'''

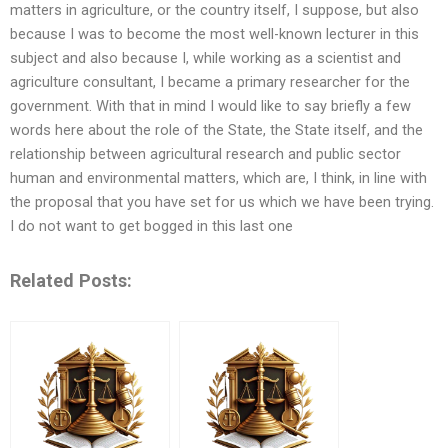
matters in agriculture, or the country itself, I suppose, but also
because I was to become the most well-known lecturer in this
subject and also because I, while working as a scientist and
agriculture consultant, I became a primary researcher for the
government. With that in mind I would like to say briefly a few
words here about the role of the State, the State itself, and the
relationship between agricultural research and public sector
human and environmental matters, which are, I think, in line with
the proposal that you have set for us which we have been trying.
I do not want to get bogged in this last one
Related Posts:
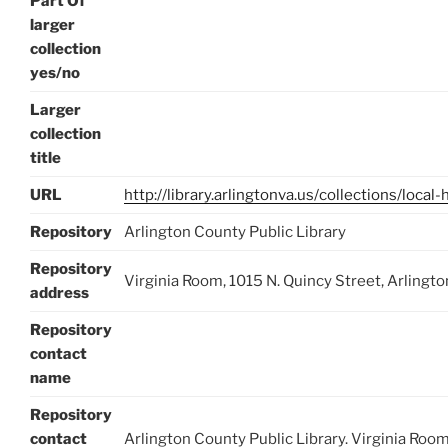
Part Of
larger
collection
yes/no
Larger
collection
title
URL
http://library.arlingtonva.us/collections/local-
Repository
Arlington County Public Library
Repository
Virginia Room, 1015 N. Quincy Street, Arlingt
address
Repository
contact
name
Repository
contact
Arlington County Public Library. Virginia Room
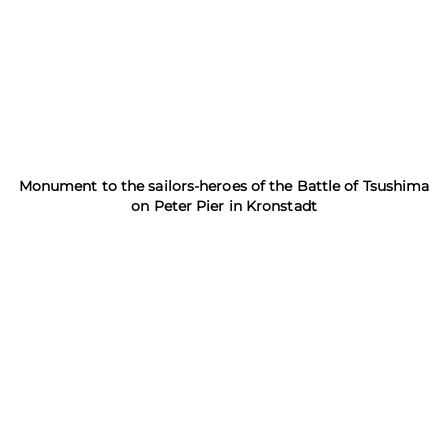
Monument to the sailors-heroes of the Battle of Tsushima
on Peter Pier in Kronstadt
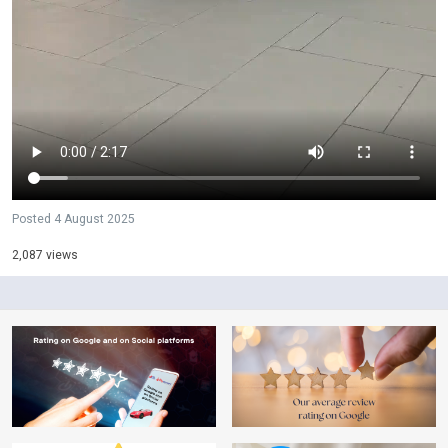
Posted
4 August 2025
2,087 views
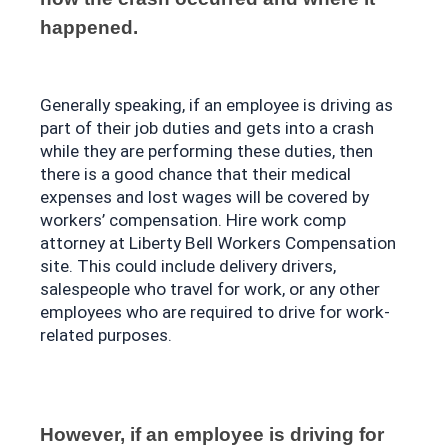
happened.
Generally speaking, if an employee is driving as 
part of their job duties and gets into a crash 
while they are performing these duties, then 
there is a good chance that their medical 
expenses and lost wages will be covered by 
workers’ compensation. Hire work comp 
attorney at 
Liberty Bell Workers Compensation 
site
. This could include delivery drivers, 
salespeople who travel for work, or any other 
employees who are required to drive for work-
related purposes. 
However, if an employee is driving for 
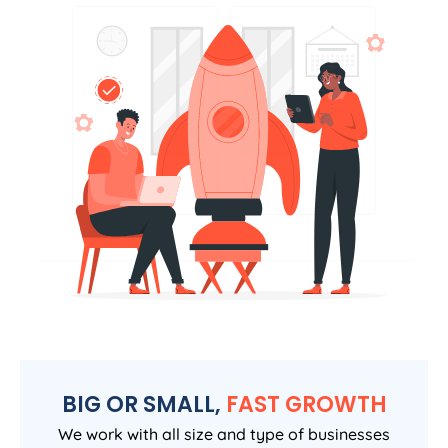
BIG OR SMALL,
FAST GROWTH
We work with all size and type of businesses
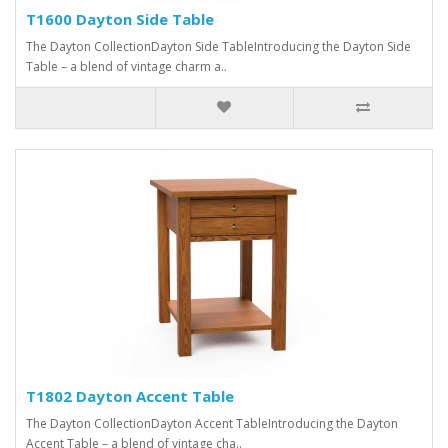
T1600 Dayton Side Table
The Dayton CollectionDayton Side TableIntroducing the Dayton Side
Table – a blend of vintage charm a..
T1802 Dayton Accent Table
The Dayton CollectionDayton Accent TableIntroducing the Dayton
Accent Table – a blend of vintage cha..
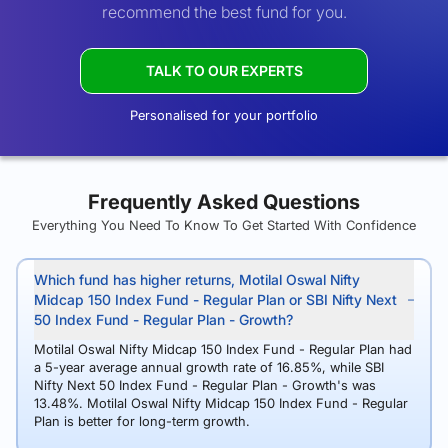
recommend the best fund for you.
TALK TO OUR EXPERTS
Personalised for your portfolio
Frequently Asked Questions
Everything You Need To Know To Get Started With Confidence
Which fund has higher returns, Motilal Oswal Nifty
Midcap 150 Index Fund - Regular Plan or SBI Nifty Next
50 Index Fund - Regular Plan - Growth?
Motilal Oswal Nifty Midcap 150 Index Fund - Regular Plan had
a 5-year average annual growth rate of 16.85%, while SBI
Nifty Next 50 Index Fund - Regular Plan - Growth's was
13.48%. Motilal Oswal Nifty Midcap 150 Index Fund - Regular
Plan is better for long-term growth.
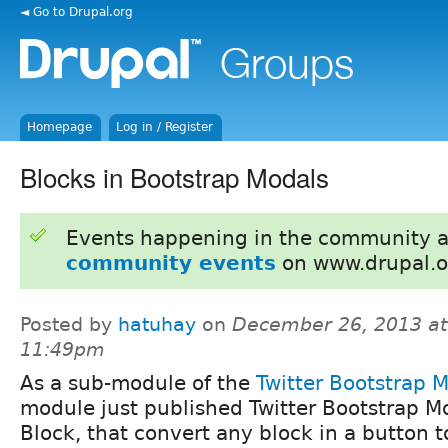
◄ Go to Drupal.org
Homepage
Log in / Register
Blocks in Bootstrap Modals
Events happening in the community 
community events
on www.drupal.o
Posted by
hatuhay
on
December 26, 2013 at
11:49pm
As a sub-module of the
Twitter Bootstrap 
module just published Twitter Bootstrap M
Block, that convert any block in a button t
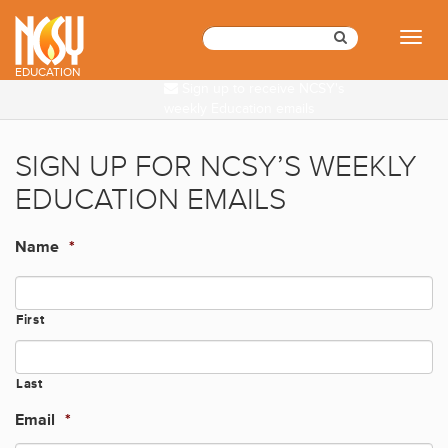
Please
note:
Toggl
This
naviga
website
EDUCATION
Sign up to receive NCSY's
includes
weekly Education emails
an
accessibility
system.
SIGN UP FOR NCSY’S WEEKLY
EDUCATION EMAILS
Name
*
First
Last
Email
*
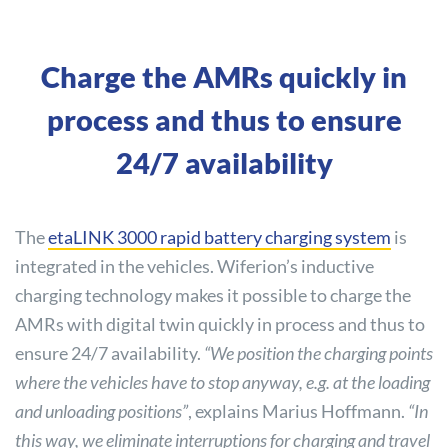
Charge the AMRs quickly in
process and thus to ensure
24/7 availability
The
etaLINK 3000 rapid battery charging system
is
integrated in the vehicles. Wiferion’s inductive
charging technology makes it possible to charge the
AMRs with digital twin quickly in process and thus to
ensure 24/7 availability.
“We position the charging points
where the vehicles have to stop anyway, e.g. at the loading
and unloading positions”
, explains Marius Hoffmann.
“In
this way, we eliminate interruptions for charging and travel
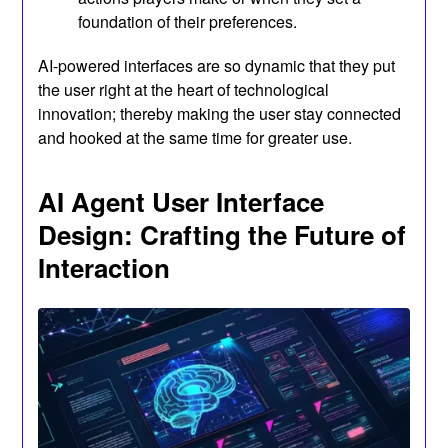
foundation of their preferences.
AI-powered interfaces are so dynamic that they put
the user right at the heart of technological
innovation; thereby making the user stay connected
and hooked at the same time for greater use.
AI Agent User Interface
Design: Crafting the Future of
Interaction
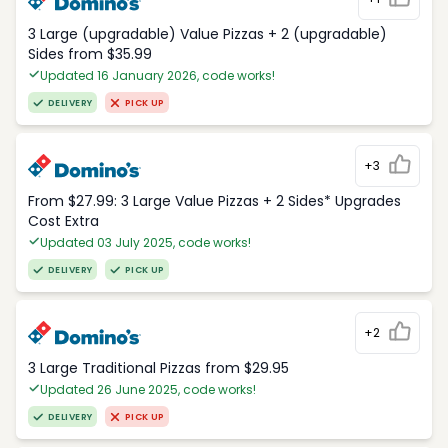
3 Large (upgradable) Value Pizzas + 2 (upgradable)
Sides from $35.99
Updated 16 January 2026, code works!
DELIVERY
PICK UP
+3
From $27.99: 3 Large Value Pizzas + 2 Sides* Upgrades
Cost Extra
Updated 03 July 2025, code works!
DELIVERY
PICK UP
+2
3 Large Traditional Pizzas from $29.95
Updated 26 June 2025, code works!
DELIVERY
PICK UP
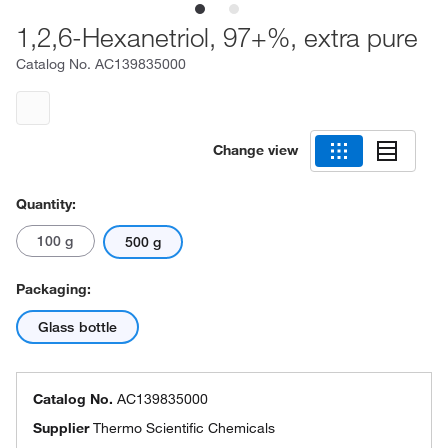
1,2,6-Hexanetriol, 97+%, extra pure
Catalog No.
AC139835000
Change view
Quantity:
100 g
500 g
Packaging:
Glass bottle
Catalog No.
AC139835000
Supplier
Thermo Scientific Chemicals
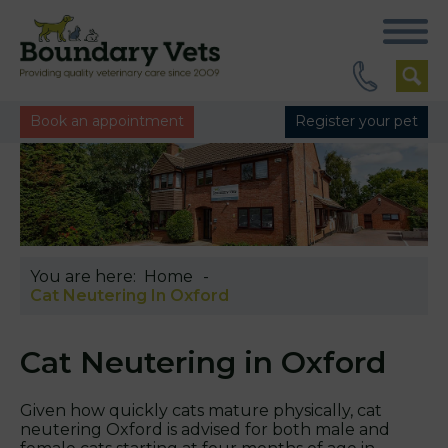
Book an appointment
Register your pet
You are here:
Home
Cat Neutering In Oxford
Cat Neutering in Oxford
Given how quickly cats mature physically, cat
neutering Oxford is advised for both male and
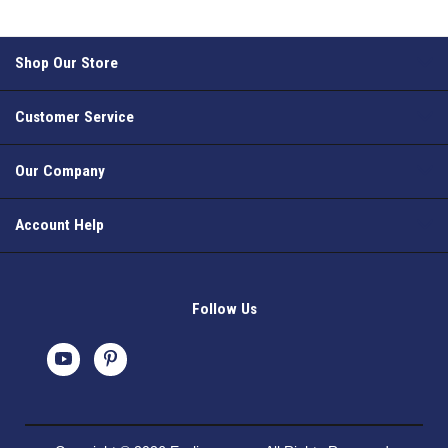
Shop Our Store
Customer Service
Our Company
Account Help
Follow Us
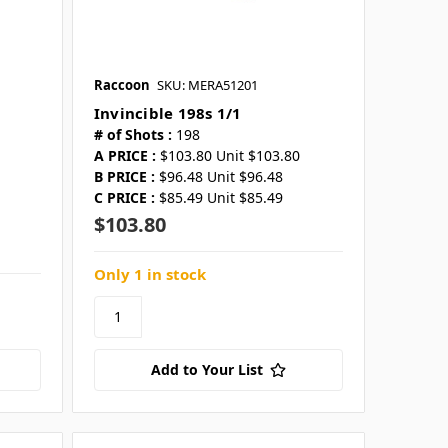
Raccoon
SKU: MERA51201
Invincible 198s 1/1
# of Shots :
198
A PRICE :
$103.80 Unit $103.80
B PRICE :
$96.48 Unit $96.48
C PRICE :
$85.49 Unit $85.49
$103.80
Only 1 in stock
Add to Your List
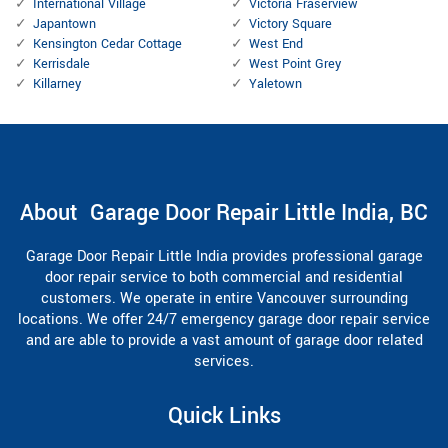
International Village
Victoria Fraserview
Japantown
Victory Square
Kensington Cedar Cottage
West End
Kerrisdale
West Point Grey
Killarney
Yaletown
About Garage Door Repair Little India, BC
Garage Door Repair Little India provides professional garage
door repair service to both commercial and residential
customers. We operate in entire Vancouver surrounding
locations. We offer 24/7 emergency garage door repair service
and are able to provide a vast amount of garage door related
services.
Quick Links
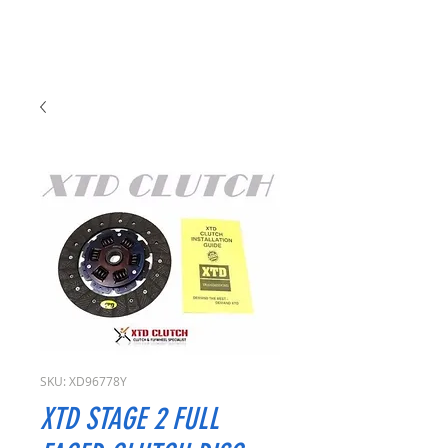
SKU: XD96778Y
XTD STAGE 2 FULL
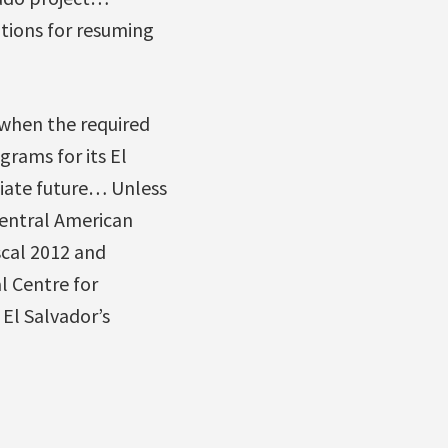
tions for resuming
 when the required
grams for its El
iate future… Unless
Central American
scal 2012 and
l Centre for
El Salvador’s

'''

Output all of the lines above as a numbered list, omitting any blank lines and leaving the pictures out of your answer.

Answer box:
1. matters in agriculture, or the country itself, I suppose, but also
2. because I was to become the most well-known lecturer in this
3. subject and also because I, while working as a scientist and
4. agriculture consultant, I became a primary researcher for the
5. government. With that in mind I would like to say briefly a few
6. words here about the role of the State, the State itself, and the
7. relationship between agricultural research and public sector
8. human and environmental matters, which are, I think, in line with
9. the proposal that you have set for us which we have been trying.
10. I do not want to get bogged in this last one
11. Related Posts:
12. Part Of
13. larger
14. collection
15. yes/no
16. Larger
17. collection
18. title
19. URL
20. http://library.arlingtonva.us/collections/local-
21. Repository
22. Arlington County Public Library
23. Repository
24. Virginia Room, 1015 N. Quincy Street, Arlingt
25. address
26. Repository
27. contact
28. name
29. Repository
30. contact
31. Arlington County Public Library. Virginia Room
32. Monument to the sailors-heroes of the Battle of Tsushima
33. on Peter Pier in Kronstadt
34. Posted
35. 4 August 2025
36. 2,087 views
37. happened.
38. Generally speaking, if an employee is driving as 
39. part of their job duties and gets into a crash 
40. while they are performing these duties, then 
41. there is a good chance that their medical 
42. expenses and lost wages will be covered by 
43. workers’ compensation. Hire work comp 
44. attorney at 
45. Liberty Bell Workers Compensation 
46. site
47. . This could include delivery drivers, 
48. salespeople who travel for work, or any other 
49. employees who are required to drive for work-
50. related purposes. 
51. However, if an employee is driving for 
52. BIG OR SMALL,
53. FAST GROWTH
54. We work with all size and type of businesses
55. T1600 Dayton Side Table
56. The Dayton CollectionDayton Side TableIntroducing the Dayton Side
57. Table – a blend of vintage charm a..
58. T1802 Dayton Accent Table
59. The Dayton CollectionDayton Accent TableIntroducing the Dayton
60. Accent Table – a blend of vintage cha..
61. recommend the best fund for you.
62. TALK TO OUR EXPERTS
63. Personalised for your portfolio
64. Frequently Asked Questions
65. Everything You Need To Know To Get Started With Confidence
66. Which fund has higher returns, Motilal Oswal Nifty
67. Midcap 150 Index Fund - Regular Plan or SBI Nifty Next
68. 50 Index Fund - Regular Plan - Growth?
69. Motilal Oswal Nifty Midcap 150 Index Fund - Regular Plan had
70. a 5-year average annual growth rate of 16.85%, while SBI
71. Nifty Next 50 Index Fund - Regular Plan - Growth's was
72. 13.48%. Motilal Oswal Nifty Midcap 150 Index Fund - Regular
73. Plan is better for long-term growth.
74. ◄ Go to Drupal.org
75. Homepage
76. Log in / Register
77. Blocks in Bootstrap Modals
78. Events happening in the community 
79. community events
80. on www.drupal.o
81. Posted by
82. hatuhay
83. on
84. December 26, 2013 at
85. 11:49pm
86. As a sub-module of the
87. Twitter Bootstrap 
88. module just published Twitter Bootstrap M
89. Block, that convert any block in a button t
90. Please
91. note:
92. Toggl
93. This
94. naviga
95. website
96. EDUCATION
97. Sign up to receive NCSY's
98. includes
99. weekly Education emails
100. an
101. accessibility
102. system.
103. SIGN UP FOR NCSY’S WEEKLY
104. EDUCATION EMAILS
105. Name
106. *
107. First
108. Last
109. Email
110. *
111. Charge the AMRs quickly in
112. process and thus to ensure
113. 24/7 availability
114. The
115. etaLINK 3000 rapid battery charging system
116. is
117. integrated in the vehicles. Wiferion’s inductive
118. charging technology makes it possible to charge the
119. AMRs with digital twin quickly in process and thus to
120. ensure 24/7 availability.
121. “We position the charging points
122. where the vehicles have to stop anyway, e.g. at the loading
123. and unloading positions”
124. , explains Marius Hoffmann.
125. “In
126. this way, we eliminate interruptions for charging and travel
127. foundation of their preferences.
128. AI-powered interfaces are so dynamic that they put
129. the user right at the heart of technological
130. innovation; thereby making the user stay connected
131. and hooked at the same time for greater use.
132. AI Agent User Interface
133. Design: Crafting the Future of
134. Interaction
135. 3 Large (upgradable) Value Pizzas + 2 (upgradable)
136. Sides from $35.99
137. Updated 16 January 2026, code works!
138. DELIVERY
139. PICK UP
140. +3
141. From $27.99: 3 Large Value Pizzas + 2 Sides* Upgrades
142. Cost Extra
143. Updated 03 July 2025, code works!
144. DELIVERY
145. PICK UP
146. +2
147. 3 Large Traditional Pizzas from $29.95
148. Updated 26 June 2025, code works!
149. DELIVERY
150. PICK UP
151. 1,2,6-Hexanetriol, 97+%, extra pure
152. Catalog No.
153. AC139835000
154. Change view
155. Quantity:
156. 100 g
157. 500 g
158. Packaging:
159. Glass bottle
160. Catalog No.
161. AC139835000
162. Supplier
163. Thermo Scientific Chemicals
164. Book an appointment
165. Register your pet
166. You are here:
167. Home
168. Cat Neutering In Oxford
169. Cat Neutering in Oxford
170. Given how quickly cats mature physically, cat
171. neutering Oxford is advised for both male and
172. Shop Our Store
173. Customer Service
174. Our Company
175. Account Help
176. Follow Us
177. Raccoon
178. SKU: MERA51201
179. Invincible 198s 1/1
180. # of Shots :
181. 198
182. A PRICE :
183. $103.80 Unit $103.80
184. B PRICE :
185. $96.48 Unit $96.48
186. C PRICE :
187. $85.49 Unit $85.49
188. $103.80
189. Only 1 in stock
190. Add to Your List
191. International Village
192. Victoria Fraserview
193. Japantown
194. Victory Square
195. Kensington Cedar Cottage
196. West End
197. Kerrisdale
198. West Point Grey
199. Killarney
200. Yaletown
201. About Garage Door Repair Little India, BC
202. Garage Door Repair Little India provides professional garage
203. door repair service to both commercial and residential
204. customers. We operate in entire Vancouver surrounding
205. locations. We offer 24/7 emergency garage door repair service
206. and are able to provide a vast amount of garage door related
207. services.
208. Quick Links
209. SKU: XD96778Y
210. XTD STAGE 2 FULL
211. tions for resuming
212.  when the required
213. grams for its El
214. iate future… Unless
215. Central American
216. scal 2012 and
217. l Centre for
218. El Salvador’s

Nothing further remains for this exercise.